17. SURVIVAL OF CERTAIN PROVISIONS.

All obligations and restrictions of the parties relating to the access, licensing, protection of intellectual property, Limitations of Liability, Fees, and Confidential Information shall survive the termination of this Agreement and remain enforceable by either party.  

18. ENTIRE AGREEMENT; COUNTERPARTS.

This Agreement, including Exhibits and all applicable Order Forms, constitutes the complete and exclusive agreement between the parties with respect to the subject matter of the Agreement and supersedes and replaces any and all other prior or contemporaneous discussions, negotiations, understandings and agreements, written or oral, regarding the subject matter.  This Agreement may be executed in two or more counterparts, each of which will be deemed an original, but all of which together shall constitute one and the same instrument.

Exhibit A: Agency Elects to Use Electronic Signatures to Sign Submitted Bids

Agency may elect to require Bidders to sign submitted bids with electronic signatures, not Infotech Digital IDs, on certain agency-selected solicitations.  When an agency so elects, the following terms and conditions apply.

For certain Agency-selected solicitations and for Bidders with certain subscriptions, Infotech shall provide a service with which the Bidder can submit an electronic bid signed with an Electronic Signature upon a selected project.  The bid shall be stored in a secure format until the bid acceptance date and time date and time designated by Agency.  Bidders may only submit bids which, as verified by the Services verification process, adhere to Agency’s requirements for form and format, and which contain all information required by Agency in Agency’s instructions to Bidders.

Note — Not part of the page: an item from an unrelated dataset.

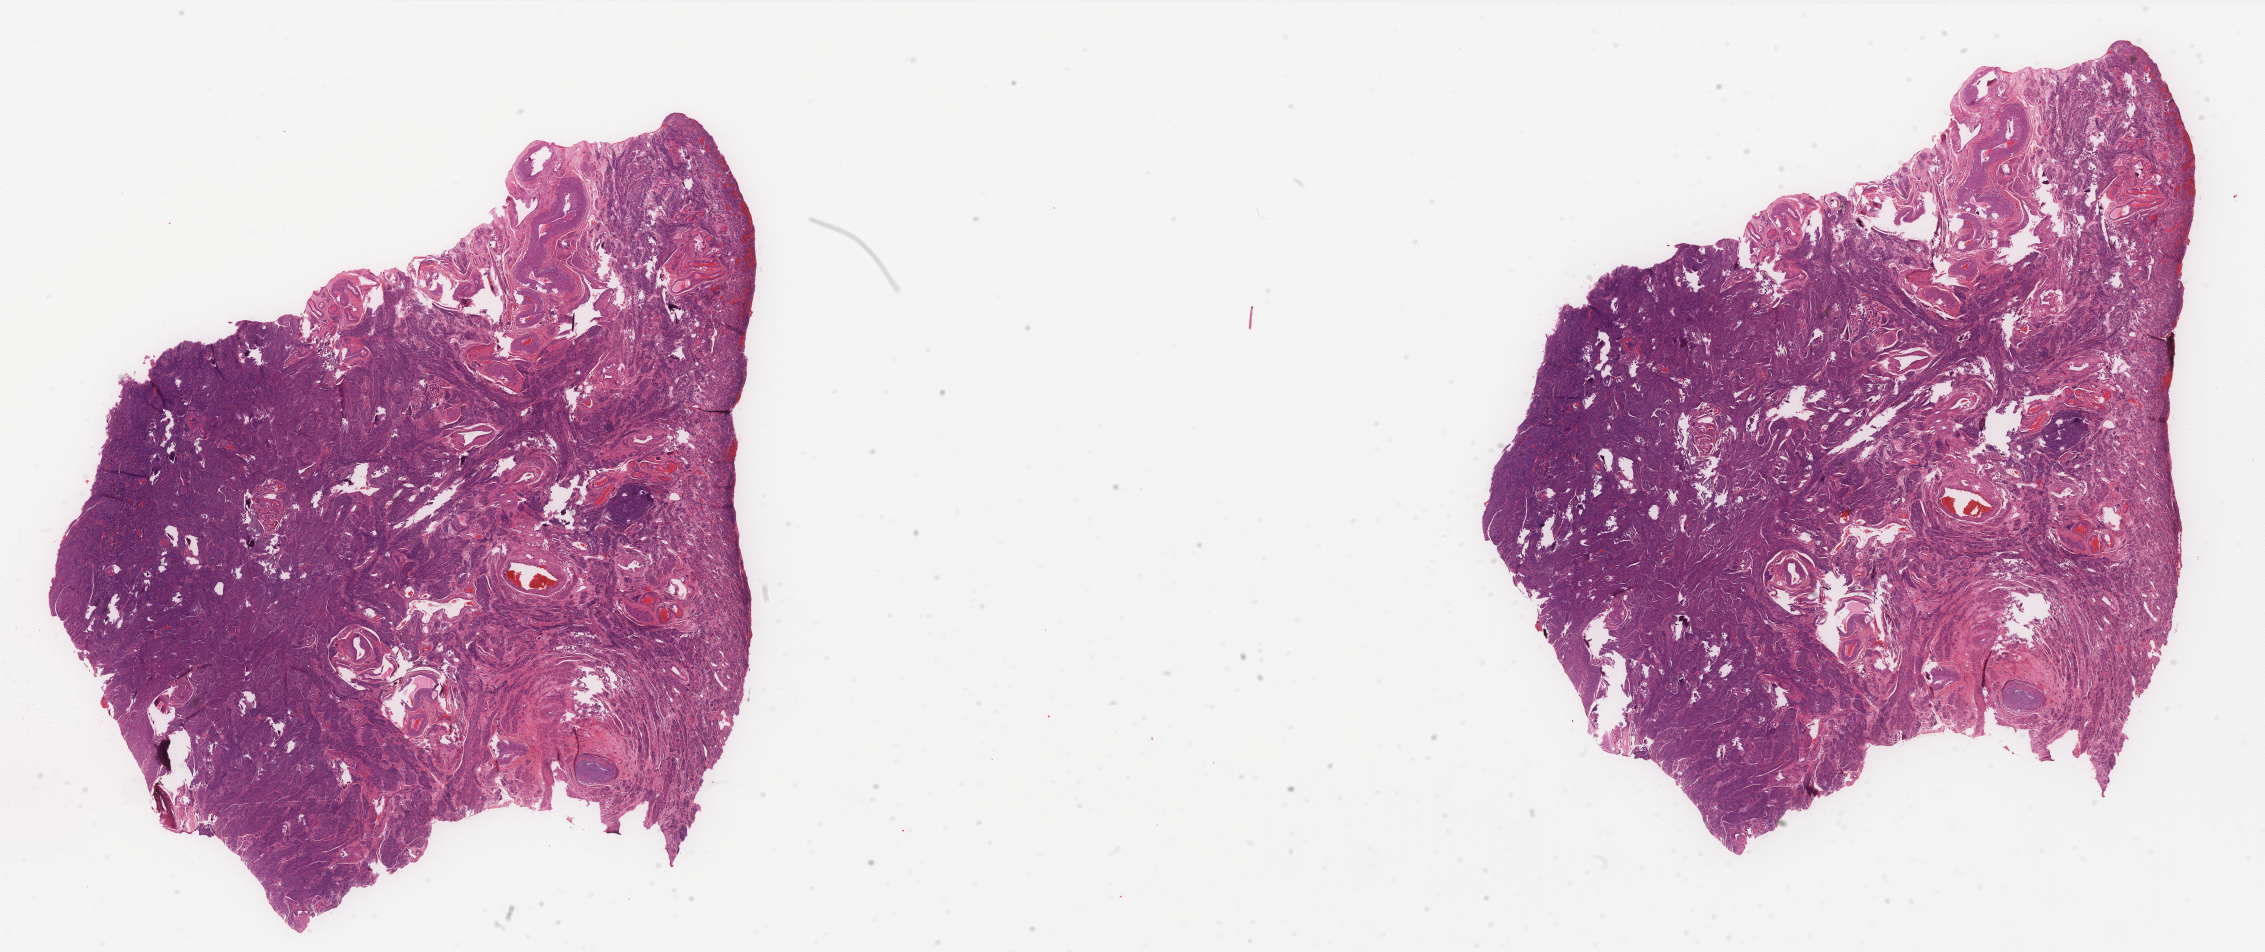
H&E whole-slide image, whole scanned area (about 36.3 x 15.3 mm, acquisition: 40x scan) shown as a low-resolution overview; formalin-fixed paraffin-embedded (FFPE) diagnostic section; sample: primary tumour, uterus. Female patient; age at initial diagnosis 58 years. Histologic grade: G1 (well differentiated).
Lymph nodes positive (case pathology): 0 of 1 examined. Diagnosis: Endometrioid adenocarcinoma, NOS (endometrium). FIGO stage: IA.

Agency acknowledges that Bidders signing with electronic signatures have not completed the identity verification procedures Infotech follows for issuing Infotech Digital IDs and that signing a submitted bid with an Electronic Signature does not include the Infotech Digital ID encryption technology.  

Agency shall be the sole and exclusive authority for all decisions concerning the substantive and procedural determinations concerning the sufficiency of all bids submitted to Agency via the use of electronic signatures signing and submitting a bid through the Services.